There's plenty of the sort of gurning you expect and enjoy (Ferrell freaking out in an attempt to be 'worse cop' after misunderstanding his partners' instructions), but given such free reign, some of the material in both the jokes and the structure is a little too off the wall.

In practical terms, one of the consequences is that the character of Terry (Wahlberg) is very flat and indistinct. Is he supposed to be as bumbling (borderline dumb) as his partner Allen (Ferrell), terminally angry or just the straight man to the cast of comics around him? He just never feels fleshed out.

Ferrell, of course, can do this in his sleep, and his shtick is the branding equivalent of Ikea in cheap furniture. The two play just many of the workday schmoe cops in the shadow of the flashy, superhero-like Danson (Johnson) and Highsmith (Jackson).
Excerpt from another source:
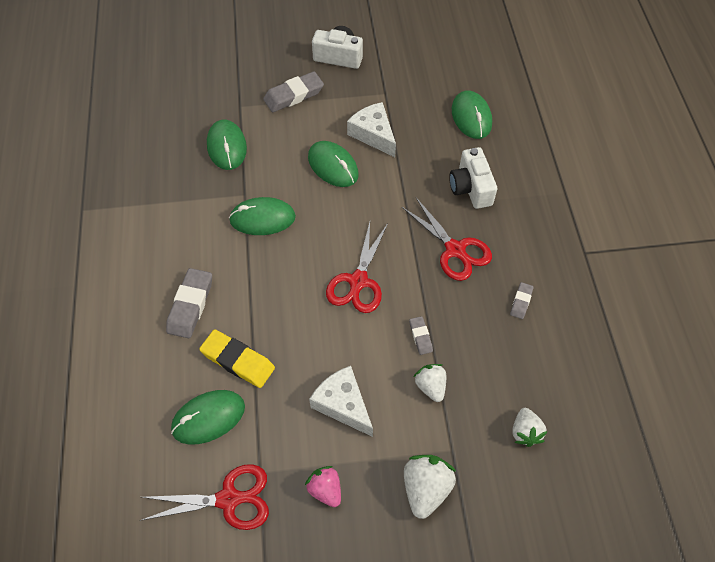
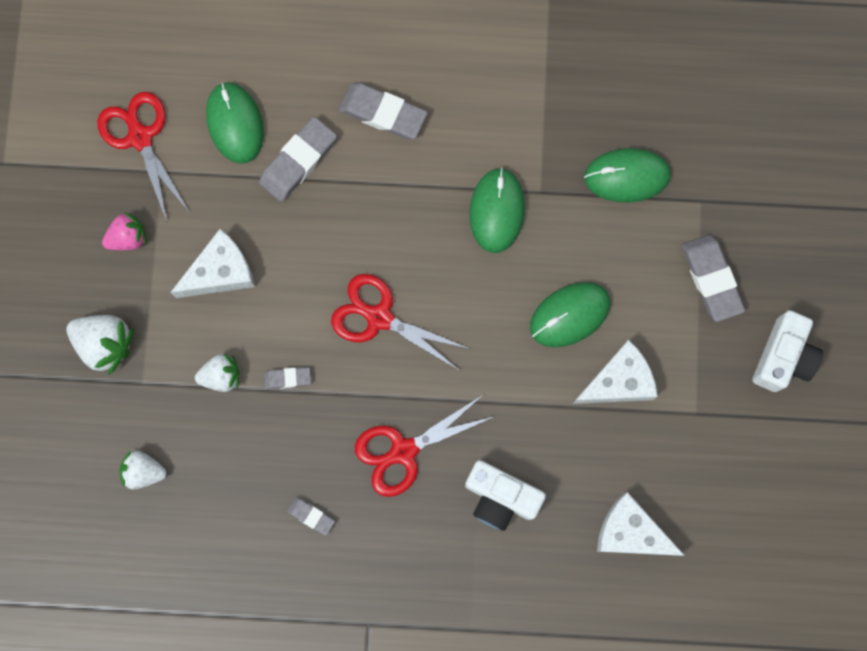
camera: 100 degrees right, 20 degrees up
(228, 499) = (140, 137): red scissors -> red scissors turned 150 degrees clockwise
(238, 361) = (298, 161): yellow eraser -> grey eraser
(470, 188) = (500, 497): white camera -> white camera turned 150 degrees counterclockwise
(471, 117) = (630, 532): green mouse -> white cheese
But when the heroic pair are dispatched from this Earth in a scene more bizarre than funny, Terry thinks it's his and Allen's chance to step up and bust a huge financial scam going on. The rest of the movie is a police procedural by the overzealous, unsuited pair with a lot of comic meat thrown into the grinder. Some of it's obvious, like the gag about Allen's car, and some – like their long suffering captain (Keaton) unwittingly spouting TLC lyrics for inspiration – is almost too wacky to be funny.